● **Requirement**:
Set down the data below word for word, and leave the images aside.
___ Records to use ___
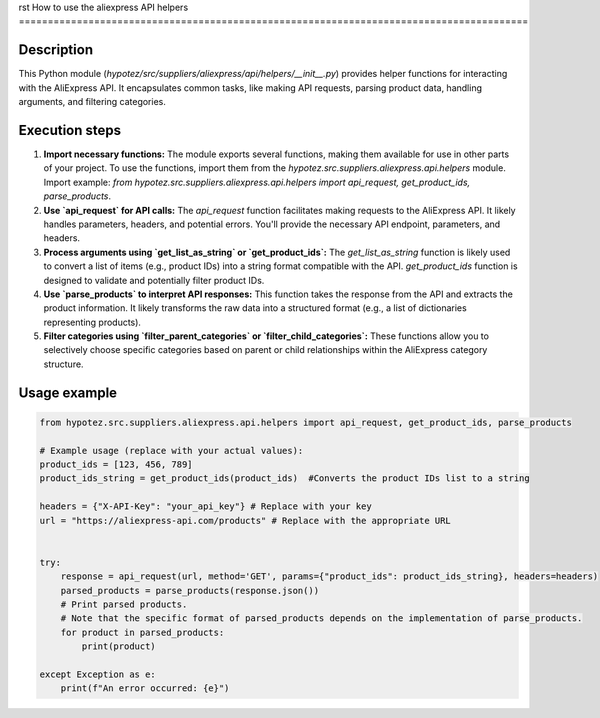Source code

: rst
How to use the aliexpress API helpers
========================================================================================

Description
-------------------------
This Python module (`hypotez/src/suppliers/aliexpress/api/helpers/__init__.py`) provides helper functions for interacting with the AliExpress API.  It encapsulates common tasks, like making API requests, parsing product data, handling arguments, and filtering categories.

Execution steps
-------------------------
1. **Import necessary functions:** The module exports several functions, making them available for use in other parts of your project.  To use the functions, import them from the `hypotez.src.suppliers.aliexpress.api.helpers` module.  Import example: `from hypotez.src.suppliers.aliexpress.api.helpers import api_request, get_product_ids, parse_products`.

2. **Use `api_request` for API calls:** The `api_request` function facilitates making requests to the AliExpress API. It likely handles parameters, headers, and potential errors. You'll provide the necessary API endpoint, parameters, and headers.

3. **Process arguments using `get_list_as_string` or `get_product_ids`:** The `get_list_as_string` function is likely used to convert a list of items (e.g., product IDs) into a string format compatible with the API. `get_product_ids` function is designed to validate and potentially filter product IDs.

4. **Use `parse_products` to interpret API responses:** This function takes the response from the API and extracts the product information. It likely transforms the raw data into a structured format (e.g., a list of dictionaries representing products).

5. **Filter categories using `filter_parent_categories` or `filter_child_categories`:**  These functions allow you to selectively choose specific categories based on parent or child relationships within the AliExpress category structure.


Usage example
-------------------------
.. code-block:: python

    from hypotez.src.suppliers.aliexpress.api.helpers import api_request, get_product_ids, parse_products

    # Example usage (replace with your actual values):
    product_ids = [123, 456, 789]
    product_ids_string = get_product_ids(product_ids)  #Converts the product IDs list to a string

    headers = {"X-API-Key": "your_api_key"} # Replace with your key
    url = "https://aliexpress-api.com/products" # Replace with the appropriate URL


    try:
        response = api_request(url, method='GET', params={"product_ids": product_ids_string}, headers=headers)
        parsed_products = parse_products(response.json())
        # Print parsed products.  
        # Note that the specific format of parsed_products depends on the implementation of parse_products.
        for product in parsed_products:
            print(product)

    except Exception as e:
        print(f"An error occurred: {e}")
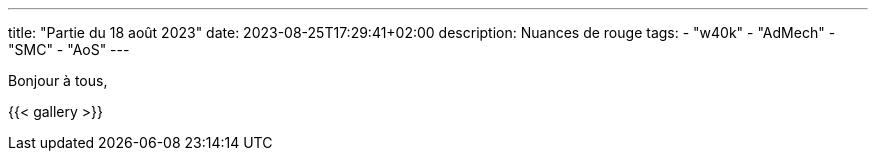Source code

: ---
title: "Partie du 18 août 2023"
date: 2023-08-25T17:29:41+02:00
description: Nuances de rouge
tags:
    - "w40k"
    - "AdMech"
    - "SMC"
    - "AoS"
---

Bonjour à tous,

{{< gallery >}}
___
● **Solved exercise**:
Source code

: rst
How to use the aliexpress API helpers
========================================================================================

Description
-------------------------
This Python module (`hypotez/src/suppliers/aliexpress/api/helpers/__init__.py`) provides helper functions for interacting with the AliExpress API.  It encapsulates common tasks, like making API requests, parsing product data, handling arguments, and filtering categories.

Execution steps
-------------------------
1. **Import necessary functions:** The module exports several functions, making them available for use in other parts of your project.  To use the functions, import them from the `hypotez.src.suppliers.aliexpress.api.helpers` module.  Import example: `from hypotez.src.suppliers.aliexpress.api.helpers import api_request, get_product_ids, parse_products`.

2. **Use `api_request` for API calls:** The `api_request` function facilitates making requests to the AliExpress API. It likely handles parameters, headers, and potential errors. You'll provide the necessary API endpoint, parameters, and headers.

3. **Process arguments using `get_list_as_string` or `get_product_ids`:** The `get_list_as_string` function is likely used to convert a list of items (e.g., product IDs) into a string format compatible with the API. `get_product_ids` function is designed to validate and potentially filter product IDs.

4. **Use `parse_products` to interpret API responses:** This function takes the response from the API and extracts the product information. It likely transforms the raw data into a structured format (e.g., a list of dictionaries representing products).

5. **Filter categories using `filter_parent_categories` or `filter_child_categories`:**  These functions allow you to selectively choose specific categories based on parent or child relationships within the AliExpress category structure.


Usage example
-------------------------
.. code-block:: python

    from hypotez.src.suppliers.aliexpress.api.helpers import api_request, get_product_ids, parse_products

    # Example usage (replace with your actual values):
    product_ids = [123, 456, 789]
    product_ids_string = get_product_ids(product_ids)  #Converts the product IDs list to a string

    headers = {"X-API-Key": "your_api_key"} # Replace with your key
    url = "https://aliexpress-api.com/products" # Replace with the appropriate URL


    try:
        response = api_request(url, method='GET', params={"product_ids": product_ids_string}, headers=headers)
        parsed_products = parse_products(response.json())
        # Print parsed products.  
        # Note that the specific format of parsed_products depends on the implementation of parse_products.
        for product in parsed_products:
            print(product)

    except Exception as e:
        print(f"An error occurred: {e}")
Source code

: ---
title: "Partie du 18 août 2023"
date: 2023-08-25T17:29:41+02:00
description: Nuances de rouge
tags:
    - "w40k"
    - "AdMech"
    - "SMC"
    - "AoS"
---

Bonjour à tous,

{{< gallery >}}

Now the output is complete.